**TASK DESCRIPTION:**
Your answer should be every line of the records that contains the word "Molecularly".

THE DATA below:

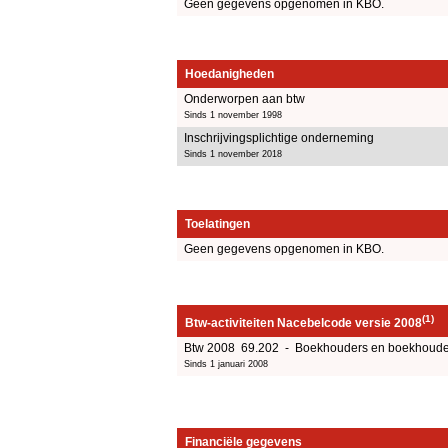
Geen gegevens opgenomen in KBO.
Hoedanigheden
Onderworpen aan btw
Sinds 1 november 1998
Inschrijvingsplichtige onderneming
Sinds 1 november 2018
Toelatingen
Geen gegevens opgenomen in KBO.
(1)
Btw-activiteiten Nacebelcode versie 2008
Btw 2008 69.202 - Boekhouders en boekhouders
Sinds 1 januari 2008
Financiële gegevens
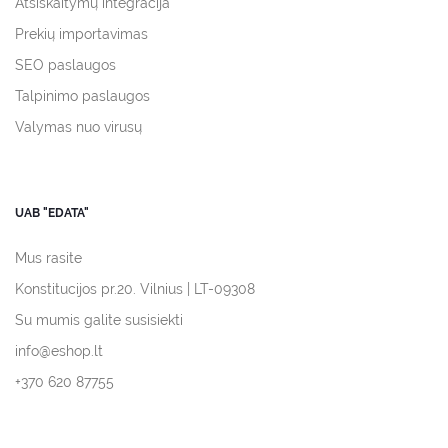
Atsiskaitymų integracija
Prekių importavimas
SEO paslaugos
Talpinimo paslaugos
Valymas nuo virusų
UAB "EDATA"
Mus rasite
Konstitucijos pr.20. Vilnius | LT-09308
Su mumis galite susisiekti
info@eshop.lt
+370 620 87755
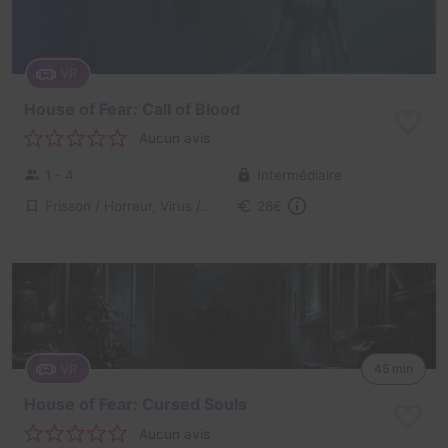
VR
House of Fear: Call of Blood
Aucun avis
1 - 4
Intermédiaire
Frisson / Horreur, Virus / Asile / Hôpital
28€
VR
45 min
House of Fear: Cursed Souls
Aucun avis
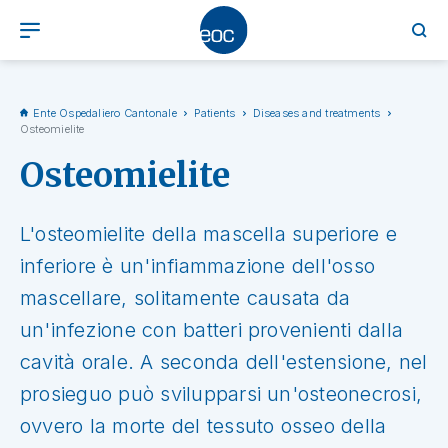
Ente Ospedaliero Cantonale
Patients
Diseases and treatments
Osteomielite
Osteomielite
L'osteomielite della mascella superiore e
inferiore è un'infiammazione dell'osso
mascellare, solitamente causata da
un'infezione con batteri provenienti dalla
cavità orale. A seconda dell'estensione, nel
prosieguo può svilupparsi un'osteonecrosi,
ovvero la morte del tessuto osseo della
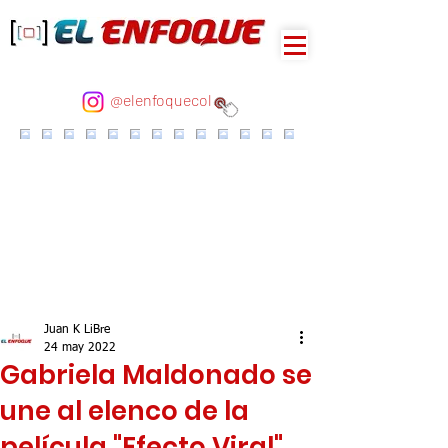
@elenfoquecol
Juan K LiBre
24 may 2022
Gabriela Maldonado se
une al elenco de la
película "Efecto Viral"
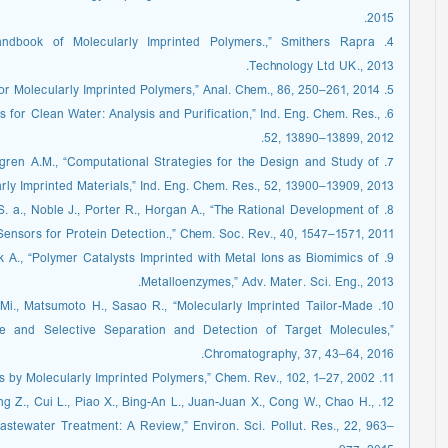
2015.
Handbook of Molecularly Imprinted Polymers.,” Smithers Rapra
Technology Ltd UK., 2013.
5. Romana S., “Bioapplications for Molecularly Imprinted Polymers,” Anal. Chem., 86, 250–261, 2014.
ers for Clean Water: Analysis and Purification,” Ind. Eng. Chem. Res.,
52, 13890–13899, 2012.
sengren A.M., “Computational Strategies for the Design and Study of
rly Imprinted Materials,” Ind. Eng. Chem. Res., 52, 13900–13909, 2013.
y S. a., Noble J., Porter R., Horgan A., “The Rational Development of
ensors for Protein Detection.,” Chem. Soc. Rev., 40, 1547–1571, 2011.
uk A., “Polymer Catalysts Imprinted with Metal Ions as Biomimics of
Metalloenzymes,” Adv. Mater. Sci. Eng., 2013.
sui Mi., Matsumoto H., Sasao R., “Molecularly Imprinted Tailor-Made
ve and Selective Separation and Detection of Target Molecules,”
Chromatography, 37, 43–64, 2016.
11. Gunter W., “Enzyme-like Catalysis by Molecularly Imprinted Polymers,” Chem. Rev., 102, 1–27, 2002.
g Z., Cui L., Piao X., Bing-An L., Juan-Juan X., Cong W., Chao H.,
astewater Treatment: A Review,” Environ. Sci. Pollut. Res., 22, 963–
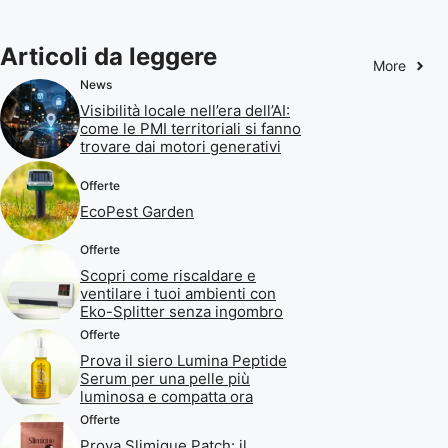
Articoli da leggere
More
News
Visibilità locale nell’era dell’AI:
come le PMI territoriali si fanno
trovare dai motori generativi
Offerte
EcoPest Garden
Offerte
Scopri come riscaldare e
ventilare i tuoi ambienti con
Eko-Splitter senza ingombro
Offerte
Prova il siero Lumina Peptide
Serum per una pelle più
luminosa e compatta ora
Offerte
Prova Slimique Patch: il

End of THE DATA.

**SOLVED EXERCISE:**
Handbook of Molecularly Imprinted Polymers.,” Smithers Rapra
5. Romana S., “Bioapplications for Molecularly Imprinted Polymers,” Anal. Chem., 86, 250–261, 2014.
sui Mi., Matsumoto H., Sasao R., “Molecularly Imprinted Tailor-Made
11. Gunter W., “Enzyme-like Catalysis by Molecularly Imprinted Polymers,” Chem. Rev., 102, 1–27, 2002.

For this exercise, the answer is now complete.